All things considered, though, aside from some of her odd quibbles, she has done a good job in bringing the work—the product of long and hard scholarship on behalf of myself, Sally Sutherland Goldman, Sheldon Pollock, Ros Lefeber, and Bart van Nooten—to a wider public.
As for her closing quip, if we are to take it seriously, that all who wish to read the Ramayana should learn Sanskrit, then this should also hold in the case of all literary works in foreign languages and the Review could thus dispense with its entire “In Translation” section.
Robert Goldman
William and Catherine Magistretti
Distinguished Professor Emeritus
Department of South and Southeast Asian Studies
University of California at Berkeley
Berkeley, California
Wendy Doniger replies:
If scholars always recused themselves from responding to the works of colleagues with whom they had serious differences, personal and/or professional, the history of scholarship would certainly be much briefer, less lively, and far less self-correcting and cross-fertilizing than it has been.

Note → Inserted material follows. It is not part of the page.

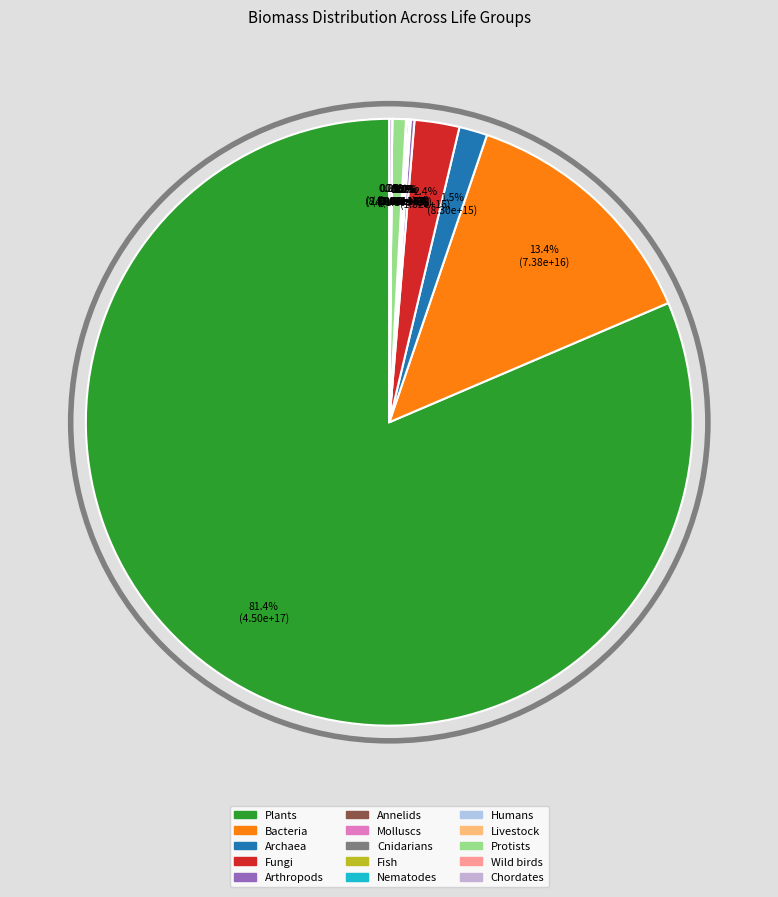

Which slice is the largest?

Plants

I think I was fair to the work in question, praising to the skies the seven-volume edition intended for scholars and merely arguing that the new one-volume edition will also be useful to scholars but not to general readers.
I grant that some sections of the Ramayana are more poetic than others, but I insist that even the more prosaic passages can be translated into a more lucid and naturally flowing English than this edition (with the significant exception of the volumes translated by Sheldon Pollock) offers to readers.
Finally, Cousin Bob seems not to have realized that I was making no serious academic claim but was merely joking, tongue in cheek, when I suggested that the love of Sanskrit might generally run in families and that the best solution to the problem of translating the Ramayana would be to have everyone learn Sanskrit.